Hungary, Poland, Slovakia and the Czech Republic swallowed the wrong way when Angela Merkel and Emmanuel Macron specified who would benefit, as a priority, from European aid. The plan plans to pay Italy and Spain 172 billion euros and 140 billion euros respectively. 

They consider, in particular, that it is still a bit early to decide who are the main victims of the pandemic. "We think that the main criterion [to decide on the amount of aid per country, editor's note] should be the drop in GDP, and we will not be able to measure its magnitude until the beginning of next year", underlined Andrej Babiš , the Czech Prime Minister, at the occasion of a joint press conference with the countries of the "Visegrad group" in early June.

This call for patience seems hardly compatible with the urgency that there is, in the eyes of the promoters of the Franco-German plan, to release the funds. The chancellor has thus put pressure on her European colleagues so that the details of the aid program are finalized before the end of July so that national parliaments can ratify the text of the plan by the autumn. This calendar "would allow money to start transferring at the start of 2021, which may already seem late given the economic difficulties encountered by several European countries", underlines Alexandre Baradez.

It is not surprising, with all these disagreements, that this first summit does not lead to concrete decisions. "What is really important is that the most refractory countries make statements at the end of the meeting indicating that they are ready for concessions," notes Alexandre Baradez.

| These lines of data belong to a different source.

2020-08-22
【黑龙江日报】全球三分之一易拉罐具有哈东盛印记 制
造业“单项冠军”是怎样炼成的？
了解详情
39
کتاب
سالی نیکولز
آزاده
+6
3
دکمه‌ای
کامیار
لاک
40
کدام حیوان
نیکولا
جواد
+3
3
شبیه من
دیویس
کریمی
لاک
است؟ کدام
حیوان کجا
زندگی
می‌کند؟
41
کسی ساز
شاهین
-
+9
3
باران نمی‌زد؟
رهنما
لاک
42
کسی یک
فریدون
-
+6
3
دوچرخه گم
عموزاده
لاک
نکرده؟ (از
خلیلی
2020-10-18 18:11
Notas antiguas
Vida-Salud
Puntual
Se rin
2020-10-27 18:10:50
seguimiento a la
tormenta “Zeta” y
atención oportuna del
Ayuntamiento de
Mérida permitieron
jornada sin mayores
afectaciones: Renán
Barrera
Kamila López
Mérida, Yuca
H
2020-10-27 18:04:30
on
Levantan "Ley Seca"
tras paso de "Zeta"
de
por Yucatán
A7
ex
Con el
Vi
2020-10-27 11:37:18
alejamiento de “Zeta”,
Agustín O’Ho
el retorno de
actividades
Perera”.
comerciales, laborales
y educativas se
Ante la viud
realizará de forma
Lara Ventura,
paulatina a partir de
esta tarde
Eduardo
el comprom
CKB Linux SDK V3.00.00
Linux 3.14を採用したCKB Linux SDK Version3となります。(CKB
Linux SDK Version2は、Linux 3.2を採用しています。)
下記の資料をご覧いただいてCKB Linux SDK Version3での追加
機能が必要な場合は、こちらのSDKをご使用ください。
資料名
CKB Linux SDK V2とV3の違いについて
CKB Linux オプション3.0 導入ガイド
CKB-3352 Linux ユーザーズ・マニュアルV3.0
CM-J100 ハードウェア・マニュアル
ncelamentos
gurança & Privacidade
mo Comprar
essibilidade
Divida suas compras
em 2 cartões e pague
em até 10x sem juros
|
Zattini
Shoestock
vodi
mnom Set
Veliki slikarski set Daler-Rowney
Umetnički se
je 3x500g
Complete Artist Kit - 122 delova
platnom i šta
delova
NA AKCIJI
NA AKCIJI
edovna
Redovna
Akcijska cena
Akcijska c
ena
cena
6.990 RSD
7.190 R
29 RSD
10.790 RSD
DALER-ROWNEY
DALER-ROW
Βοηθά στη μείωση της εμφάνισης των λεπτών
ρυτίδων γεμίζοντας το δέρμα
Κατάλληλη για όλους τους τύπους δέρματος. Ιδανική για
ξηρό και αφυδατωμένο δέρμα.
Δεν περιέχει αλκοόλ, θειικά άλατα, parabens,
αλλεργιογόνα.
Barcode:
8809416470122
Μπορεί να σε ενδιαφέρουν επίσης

For this financial analyst, it would be a strong signal suggesting that a unanimous agreement is possible for this summer. And he considers it essential to set up European recovery as quickly as possible, because the continent's future is at stake in the great global competition. "When we look at what is happening in the United States, which is in the process of finalizing a recovery plan three times larger than ours, we cannot help but think that all the money mobilized by the Fed is not serves not only to save businesses, but also to give large groups the means to do their market internationally ", summarizes Alexandre Baradez. Clearly, he fears that if Europe does not quickly decide to come to the aid of its economy, Chinese or American companies will take the opportunity to buy European assets at a bargain price.